Which distro you pick and ultimately prefer will depend on your level of expertise and how much post-install tweaking you're prepared to do. Although I can install Linux from scratch from the command line, doing so via Gentoo made me want to pull my fingernails out and scream (yes, you get an optimised system, but the install process is tortuous beyond belief).
I personally prefer a balance of a nice installer with some tweaking after installation where necessary - of recent distros, I'd say Fedora Core 5 and OpenSuSE 10.1 are clear leaders for me. Ironically, these two are the basis for the #1 and #2 Enterprise Linux distros out there, so if you use Enterprise Linux at work, it'll help enormously if you use a free clone of it at home.

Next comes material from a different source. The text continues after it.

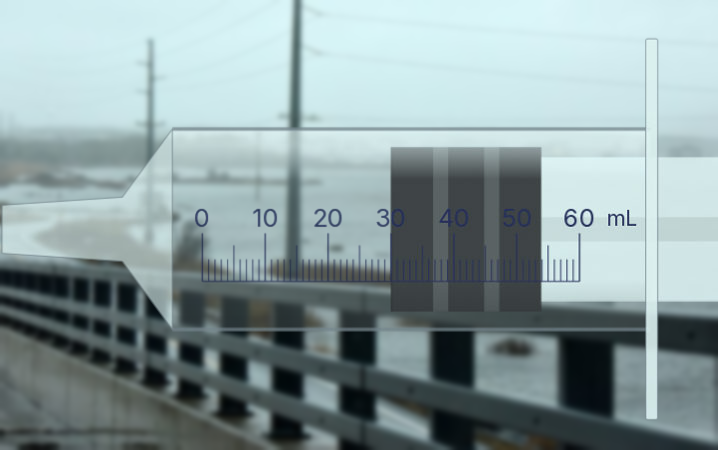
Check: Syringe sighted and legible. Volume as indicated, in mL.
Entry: 30 mL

Heck, I recently set up CentOS 4.3 - another distro in the RHEL/Fedora family - as a text-only torrent server at home. It's quite easy to kill off unwanted services, set up cron jobs and so on and you get a lean setup - yes, the machine "only" had 512MB RAM and I felt that's enough to run BitTorrent and a text-mode Linux and nothing else. It's risible that the article's author is trying to run KDE, Firefox, Bluefish, Thunderbird and GIMP on a 128MB machine...even running one app at a time will cause major swapping on *any* distro, no matter how lean you trim it down.